(Collected data)
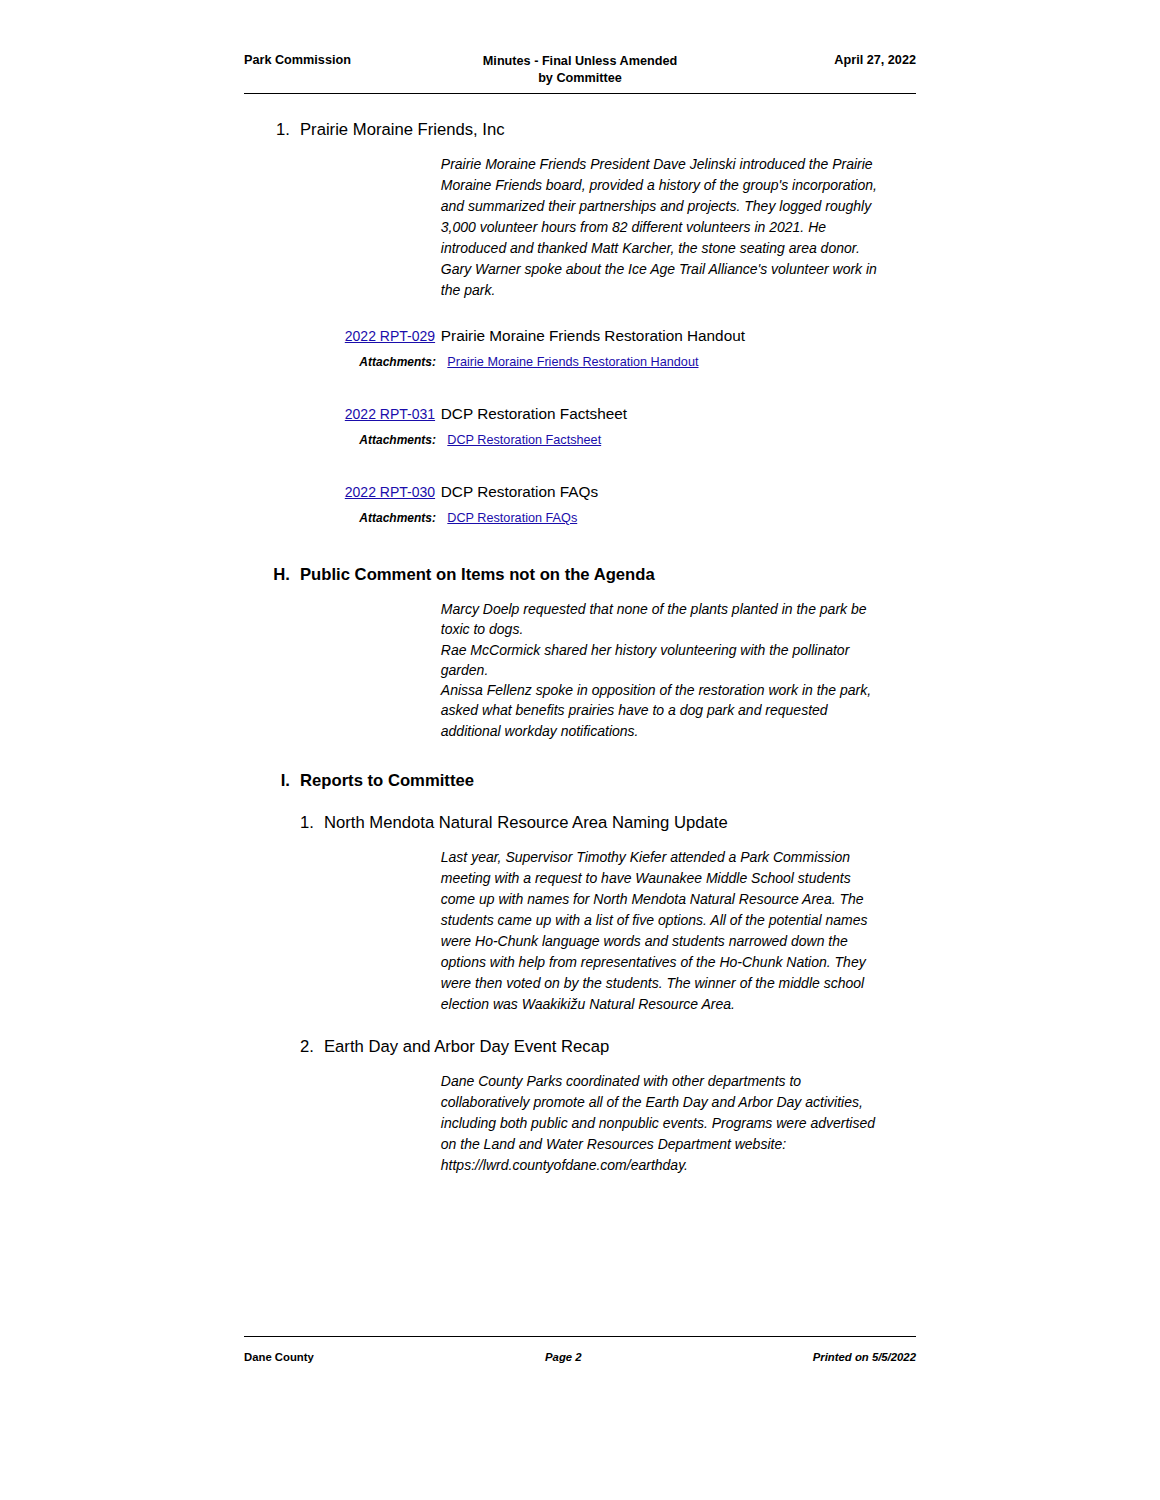Park Commission
Minutes - Final Unless Amended
by Committee
April 27, 2022
1.
Prairie Moraine Friends, Inc
Prairie Moraine Friends President Dave Jelinski introduced the Prairie Moraine Friends board, provided a history of the group's incorporation, and summarized their partnerships and projects. They logged roughly 3,000 volunteer hours from 82 different volunteers in 2021. He introduced and thanked Matt Karcher, the stone seating area donor. Gary Warner spoke about the Ice Age Trail Alliance's volunteer work in the park.
2022 RPT-029
Prairie Moraine Friends Restoration Handout
Attachments: Prairie Moraine Friends Restoration Handout
2022 RPT-031
DCP Restoration Factsheet
Attachments: DCP Restoration Factsheet
2022 RPT-030
DCP Restoration FAQs
Attachments: DCP Restoration FAQs
H.
Public Comment on Items not on the Agenda
Marcy Doelp requested that none of the plants planted in the park be toxic to dogs.
Rae McCormick shared her history volunteering with the pollinator garden.
Anissa Fellenz spoke in opposition of the restoration work in the park, asked what benefits prairies have to a dog park and requested additional workday notifications.
I.
Reports to Committee
1.
North Mendota Natural Resource Area Naming Update
Last year, Supervisor Timothy Kiefer attended a Park Commission meeting with a request to have Waunakee Middle School students come up with names for North Mendota Natural Resource Area. The students came up with a list of five options. All of the potential names were Ho-Chunk language words and students narrowed down the options with help from representatives of the Ho-Chunk Nation. They were then voted on by the students. The winner of the middle school election was Waakikižu Natural Resource Area.
2.
Earth Day and Arbor Day Event Recap
Dane County Parks coordinated with other departments to collaboratively promote all of the Earth Day and Arbor Day activities, including both public and nonpublic events. Programs were advertised on the Land and Water Resources Department website: https://lwrd.countyofdane.com/earthday.
Dane County
Page 2
Printed on 5/5/2022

(Task prompt) Write out exactly the lines from the one containing "North Mendota Natural Resource Area Naming" through the end of the data, both included. Add nothing else.

(Written answer)
North Mendota Natural Resource Area Naming Update
Last year, Supervisor Timothy Kiefer attended a Park Commission meeting with a request to have Waunakee Middle School students come up with names for North Mendota Natural Resource Area. The students came up with a list of five options. All of the potential names were Ho-Chunk language words and students narrowed down the options with help from representatives of the Ho-Chunk Nation. They were then voted on by the students. The winner of the middle school election was Waakikižu Natural Resource Area.
2.
Earth Day and Arbor Day Event Recap
Dane County Parks coordinated with other departments to collaboratively promote all of the Earth Day and Arbor Day activities, including both public and nonpublic events. Programs were advertised on the Land and Water Resources Department website: https://lwrd.countyofdane.com/earthday.
Dane County
Page 2
Printed on 5/5/2022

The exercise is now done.